Confiada en un escenario internacional que le hace ser mejor vista en casa, la cancillera ha alabando el multilateralismo como vía política para alcanzar acuerdos y pidiendo cooperación europea en cuestiones como el mercado digital para plantar cara a la creciente competitividad de otras potencias como China y Estados Unidos, quienes son vistos cada vez desde más distancia.

El mercado ecológico y la lucha contra el cambio climático, ha apuntado Macron - quien se estrenaba en Davos -, es otro campo donde la UE debe ser más competitiva. Dentro de sus planes para combatir la "crisis del capitalismo contemporáneo", el presidente francés ha apostado por un mayor control del sistema financiero, así como evitar una carrera hacia la "injusta" reducción de impuestos para grandes empresas, un tema que considera "moral".
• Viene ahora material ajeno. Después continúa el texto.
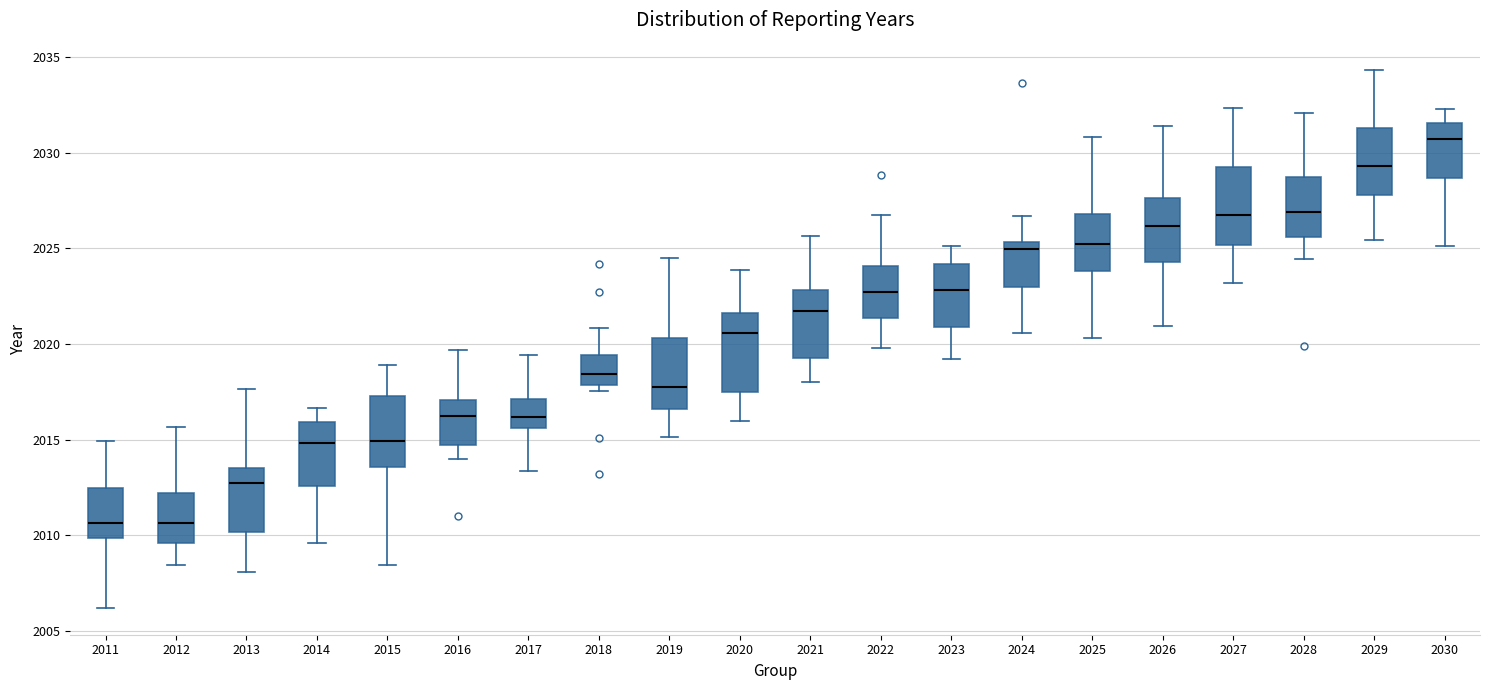

Where does the lower whisker of the box at x = 2028 end on the y-axis? The values are not printed on the chart, so give them approximately, as read against the axis.

2024.5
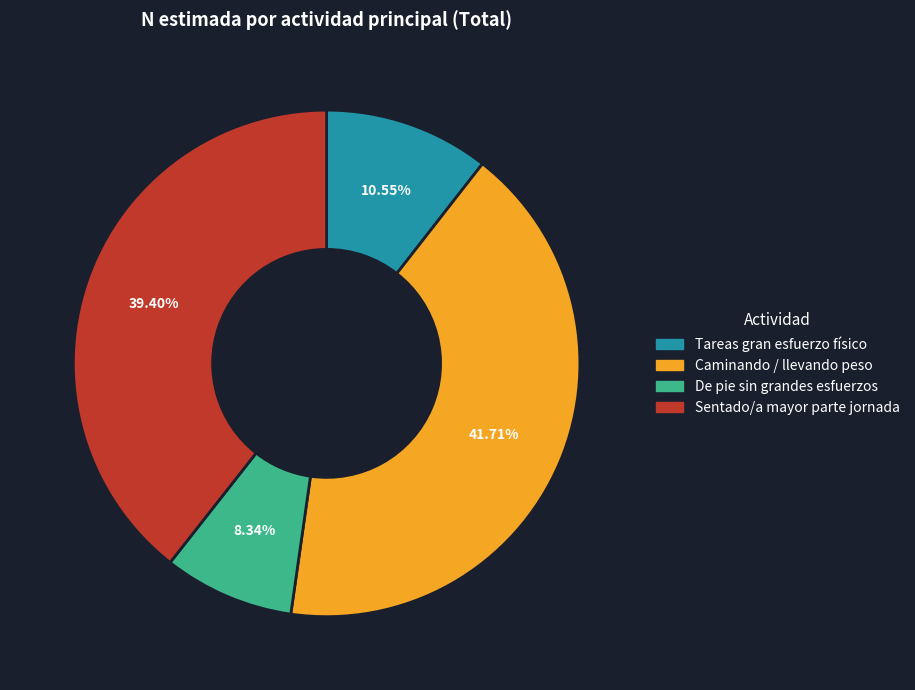

Is there any slice that represents more than half of the pie?

No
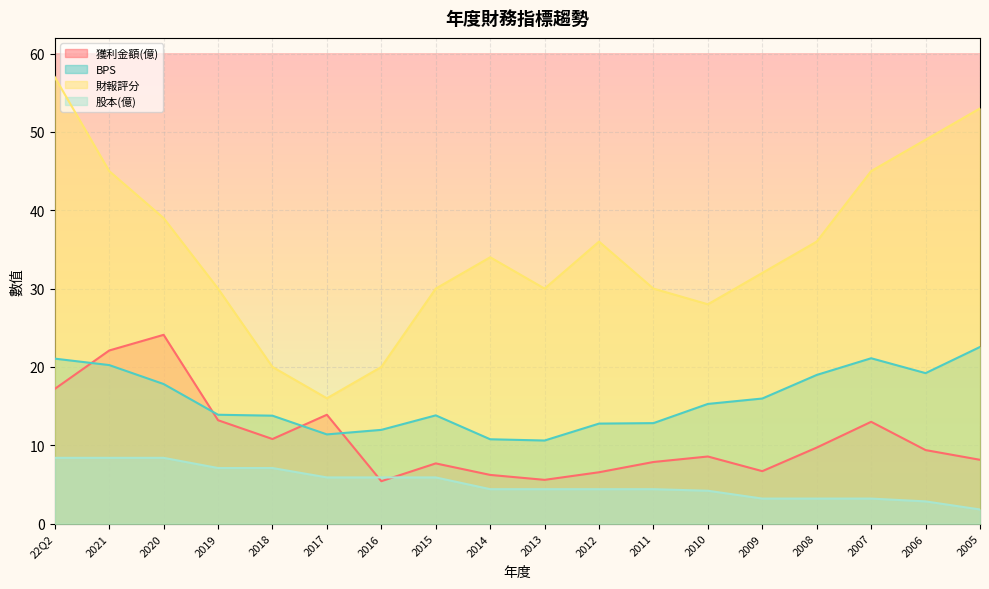

What is the maximum value for 股本(億)?

8.4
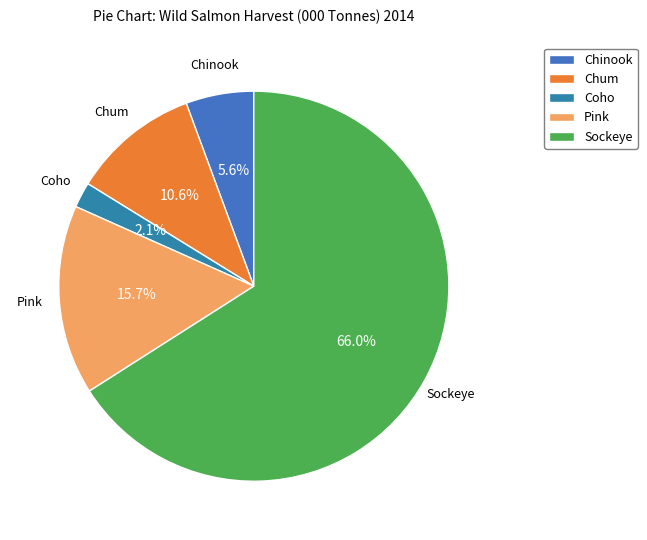

To the nearest percent, what is the difference between the Coho and Pink slice percentages?

14%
A pesar de no citarlo directamente, el presidente de EEUU, Donald Trump, y el nuevo rumbo político-económico seguido por su Administración ha estado presente en todo momento. "El proteccionismo no es la repuesta correcta", ha advertido Merkel, remarcando el "egoísmo nacional" de algunos países. 

"Populismo venenoso"

También presente ha estado la irrupción y consolidación de partidos populistas de extrema derecha. A ambos lados del Atlántico, el discurso ultranacionalista, conservador y xenófobo es cada vez más popular entre distintos sectores de la población, algo que la cancillera ha sufrido en casa con el exitoso auge de Alternativa para Alemania (AfD). En un año en el que se celebra el centenario del final de la primera guerra mundial, Merkel ha advertido sobre la "mezcla venenosa" que explota el populismo jugando con los estereotipos y la frustración ciudadana.

Macron, quien necesitó una segunda vuelta de las presidenciales francesas para imponerse con autoridad a la líder islamófoba Marine Le Pen, ha asegurado que su principal reto es hacer ver a la clase media y trabajadora que la globalización puede beneficiarles. Para el líder francés, una Europa más fuerte es el antídoto contra "la fragmentación del mundo". "El crecimiento no resuelve todos los problemas, porque este crecimiento es menos equitativo", ha reconocido.

La cancillera también ha tenido un mensaje de reconciliación con el Reino Unido. Como ya hizo hace unas semanas el presidente del Consejo Europeo, Donald Tusk, Merkel ha asegurado que la decisión británica de abandonar la UE puede echarse atrás. Sin embargo, poco ha tardado en recordar que la capacidad para entrar en el mercado único europeo, como desea Londres, va de la mano de la responsabilidad de aceptar la libertad de movimiento de sus ciudadanos. "Está en sus manos lo cerca que quieren que esa relación sea", ha apuntado.